There is a dramatic difference between what the airlines are experiencing and what is happening at Boeing. I am not a big supporter of how the airlines market and profit from their services but they had no control over the situation. They did not create COVID-19 or travel bans and restrictions that resulted from COVID-19. For the airlines, this was an unforeseeable disaster. The airline industry went under massive carrier consolidation after the great recession of 2008.
Boeing, on the other hand, dug their own financial hole with serious quality and management issues. The 737MAX was a disaster that could have been avoided in many ways but Boeing was on an extreme effort to cut costs and drive up profits. This financial storm was foreseeable.
Boeing now has a new problem on their hands. Just as the COVID-19 effect on the airlines wasn’t foreseeable, Boeing now has the problem of cash-strapped airlines deferring deliveries of new airliners. You can bet that one of the cash management tactics that the airlines will use to conserve cash is to delay the delivery of new aircraft. After the original purchase deposits, the airlines don’t have to make airliner payments until they actually receive new aircraft. They can and some airlines will delay deliveries. After all, if passenger bookings has fallen off a cliff, the last thing that airlines need is more aircraft that they can’t fill.
We certainly are in a global financial mess that will eclipse the world-wide recession of 2008. The airline and travel industries suffered huge financial losses and the number of airlines contracted as industry consolidation took place.

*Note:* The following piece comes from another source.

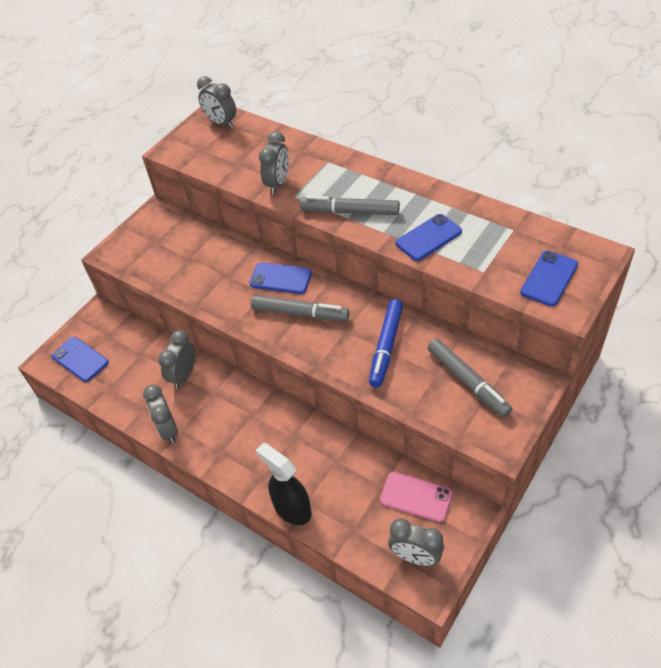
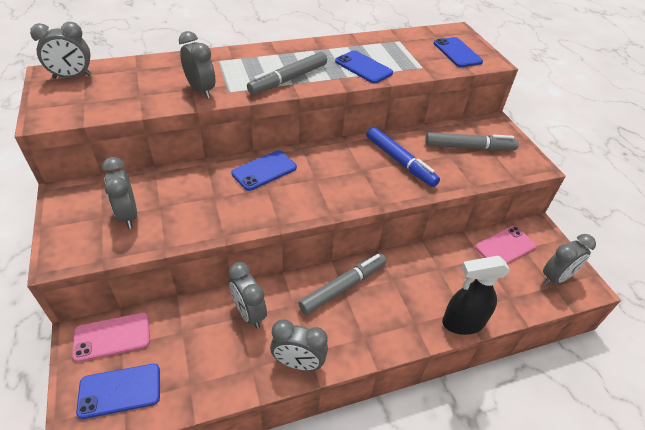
camera: 60 degrees left, 5 degrees down
(109, 326) = (112, 337): none -> pink phone
(168, 251) = (128, 215): none -> grey clock
(300, 313) = (315, 181): grey marker -> grey marker (343, 287)
(428, 238) = (363, 67): blue phone -> blue phone turned 45 degrees counterclockwise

For many businesses hurt by the COVID-19 crisis, they got caught up in a previously unimaginable financial crisis.
Boeing on the other hand, created its own financial hole long before the COVID-19 crisis. Their corporate culture focused on reducing costs and increasing profits at the sacrifice of quality. As much as I like Boeing as a passenger, they haven’t demonstrated that they “get it” and make sweeping changes to once again be a leader in technology and quality.